L’enciclica Fratelli tutti, secondo mons. Delpini, ci invita a riscoprire il valore dimenticato della fraternità, bene espresso dal card. Carlo Maria Martini nel 1986.
di Michele Brambilla
L’arcidiocesi di Milano cura una propria edizione dell’enciclica papale Fratelli tutti, firmata da Papa Francesco il 3 ottobre. Mons. Mario Delpini prepara un’introduzione, nella quale commenta il testo pontificio e lo cala nel contesto ambrosiano: «a me, vescovo e pastore di una diocesi che ha coltivato per secoli i valori della fratellanza, dell’amicizia e della solidarietà, che ci ha consegnato questi valori come il tesoro da far fruttare, la denuncia del Papa suona come un campanello d’allarme che sprona a intraprendere ancora più seriamente i passi che insieme abbiamo delineato per abitare e affrontare l’attuale emergenza sanitaria e sociale, economica e antropologica».
Secondo l’arcivescovo, infatti, l’enciclica è stata scritta per denunciare la scomparsa del valore della fraternità sia nella società civile che tra gli stessi cattolici, che non si sanno più ascoltare. «L’ascolto che ci chiede Papa Francesco», avverte mons. Delpini, «è ben lontano dal semplice esercizio intellettuale della concentrazione. Lo richiede, ma lo integra in una postura ben più ampia. Tutto il secondo capitolo dell’enciclica è dedicato a un’attenta rilettura della parabola del buon samaritano. È lui – il buon samaritano – il ritratto della persona che ascolta, nella riflessione del Papa. Il suo è un ascolto», prosegue l’arcivescovo, «a tutto campo, che sa riconoscere il bisogno superando steccati e frontiere; che sa ridefinire l’agenda delle priorità, che sa connettersi con altri soggetti e istituzioni in grado di sorreggere e sostenere questa capacità di ascolto che si fa aiuto e soccorso». Mons. Delpini conferma che solo la Chiesa riesce a dare della realtà una lettura che va oltre la superficie della cronaca e offrire dei suggerimenti sensati per costruire il futuro post-pandemico: «qui a Milano e nelle terre lombarde una simile attitudine ci sprona a immaginare nuove forme per essere prossimi alle povertà emerse in modo lacerante durante il periodo del confinamento: la situazione degli anziani e delle persone con disabilità (cfr. Ft n. 98 e la riflessione molto concreta e pregnante del n. 109). Proprio questo ci fa comprendere quanto sia necessaria una riflessione che riaggreghi e ricostruisca il soggetto collettivo (il “noi”) attorno al tema del bene comune (cfr. n. 112), inteso come il bene dell’essere insieme, del condividere per sopravvivere, della solidarietà per rendere abitabile il pianeta».

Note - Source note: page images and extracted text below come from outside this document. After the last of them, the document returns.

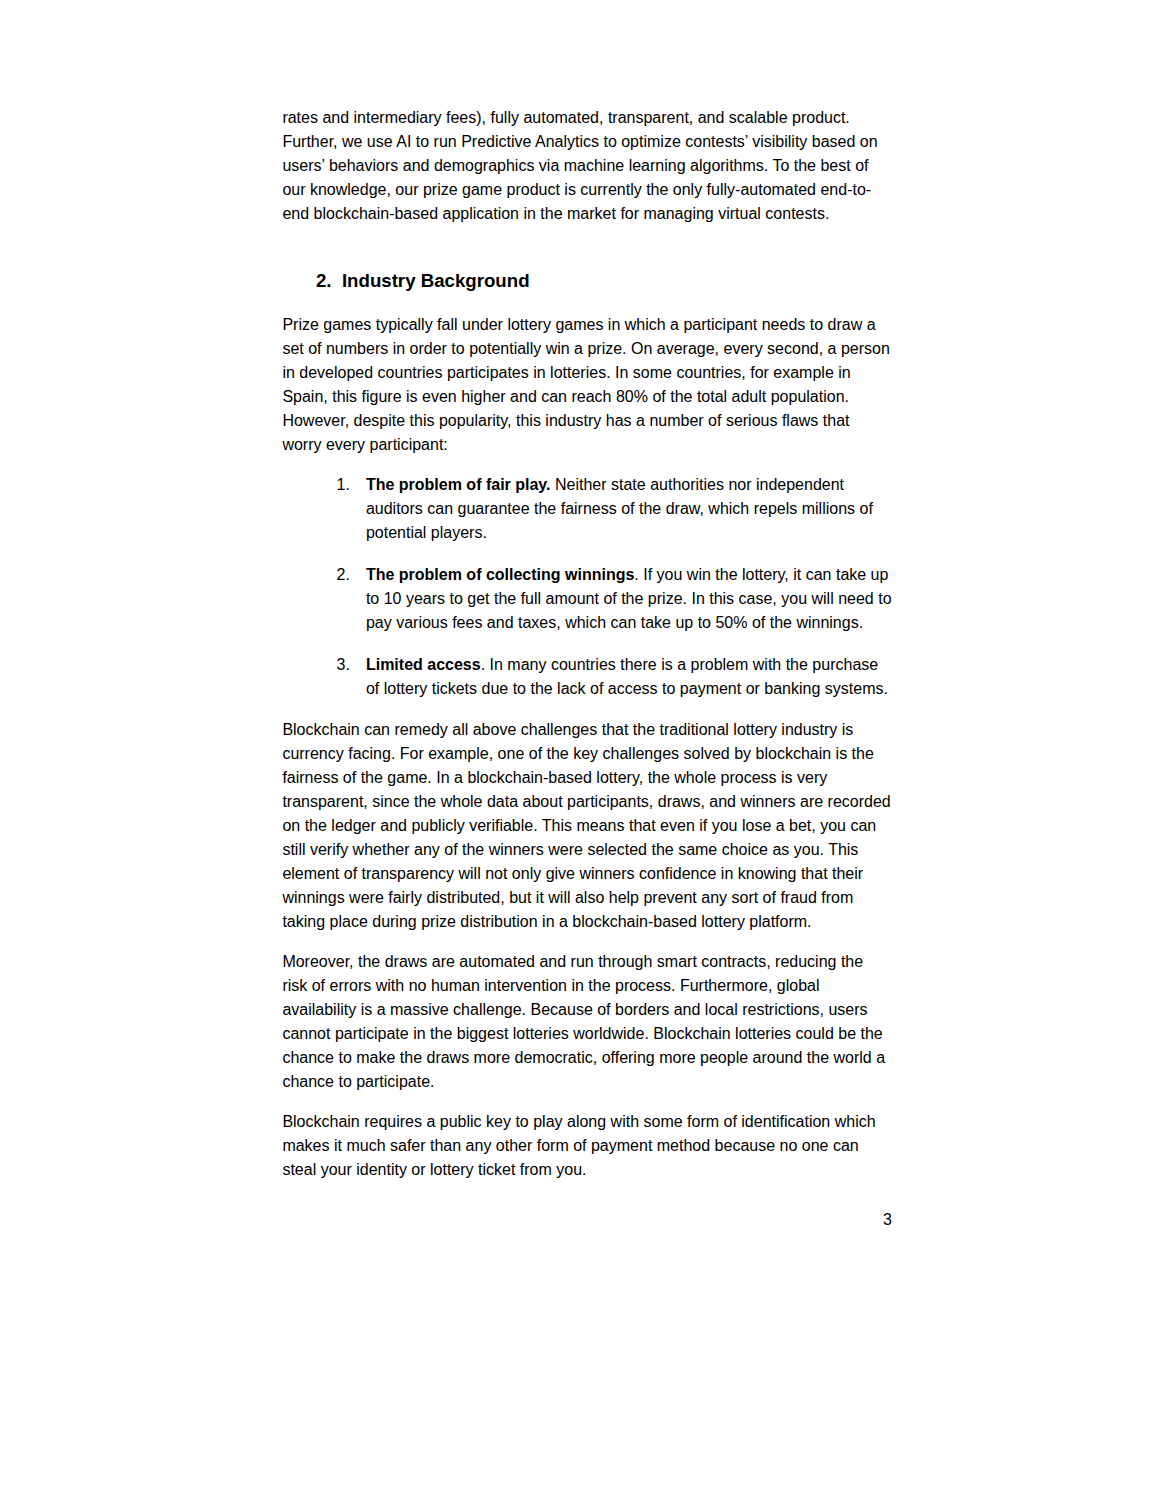rates and intermediary fees), fully automated, transparent, and scalable product. Further, we use AI to run Predictive Analytics to optimize contests’ visibility based on users’ behaviors and demographics via machine learning algorithms. To the best of our knowledge, our prize game product is currently the only fully-automated end-to-end blockchain-based application in the market for managing virtual contests.
2. Industry Background
Prize games typically fall under lottery games in which a participant needs to draw a set of numbers in order to potentially win a prize. On average, every second, a person in developed countries participates in lotteries. In some countries, for example in Spain, this figure is even higher and can reach 80% of the total adult population. However, despite this popularity, this industry has a number of serious flaws that worry every participant:
The problem of fair play. Neither state authorities nor independent auditors can guarantee the fairness of the draw, which repels millions of potential players.
The problem of collecting winnings. If you win the lottery, it can take up to 10 years to get the full amount of the prize. In this case, you will need to pay various fees and taxes, which can take up to 50% of the winnings.
Limited access. In many countries there is a problem with the purchase of lottery tickets due to the lack of access to payment or banking systems.
Blockchain can remedy all above challenges that the traditional lottery industry is currency facing. For example, one of the key challenges solved by blockchain is the fairness of the game. In a blockchain-based lottery, the whole process is very transparent, since the whole data about participants, draws, and winners are recorded on the ledger and publicly verifiable. This means that even if you lose a bet, you can still verify whether any of the winners were selected the same choice as you. This element of transparency will not only give winners confidence in knowing that their winnings were fairly distributed, but it will also help prevent any sort of fraud from taking place during prize distribution in a blockchain-based lottery platform.
Moreover, the draws are automated and run through smart contracts, reducing the risk of errors with no human intervention in the process. Furthermore, global availability is a massive challenge. Because of borders and local restrictions, users cannot participate in the biggest lotteries worldwide. Blockchain lotteries could be the chance to make the draws more democratic, offering more people around the world a chance to participate.
Blockchain requires a public key to play along with some form of identification which makes it much safer than any other form of payment method because no one can steal your identity or lottery ticket from you.
3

La Chiesa lo può fare perché sono già 2000 anni che riflette sul destino dell’umanità alla luce dell’Incarnazione. All’interno di questo cammino plurisecolare, mons. Delpini individua la lettera pastorale Farsi prossimo (1986) del defunto card. Carlo Maria Martini (1927-2012). «Infatti, il venerato e caro cardinale Carlo Maria Martini, pastore indimenticato di questa Chiesa ambrosiana, ha proposto nel 1986 la lettera pastorale intitolata Farsi prossimo: ne abbiamo fatto tesoro, ha portato frutto, rimane un punto di riferimento», specie per i gruppi della Caritas. «Ora l’enciclica ci impegna a rilanciare le energie e le intuizioni suscitate da quel progetto e rinvigorite dalla riflessione del Papa», verso la restaurazione di un ordine sociale basato sull’amore del prossimo, che secondo mons. Delpini deve diventare il fondamento dello stesso ordinamento politico. Dice infatti esplicitamente: «l’enciclica ci consegna come motore di tutto il processo che ci porta alla scoperta della fraternità e dell’amicizia sociale l’imperativo del dialogo, dell’ascolto e del riconoscimento reciproco», tenendo conto del fatto che «è possibile proprio perché è fondato sui pilastri della nostra fede, sulla verità che ci abita e ci anima (cfr. Ft nn. 226, 277)».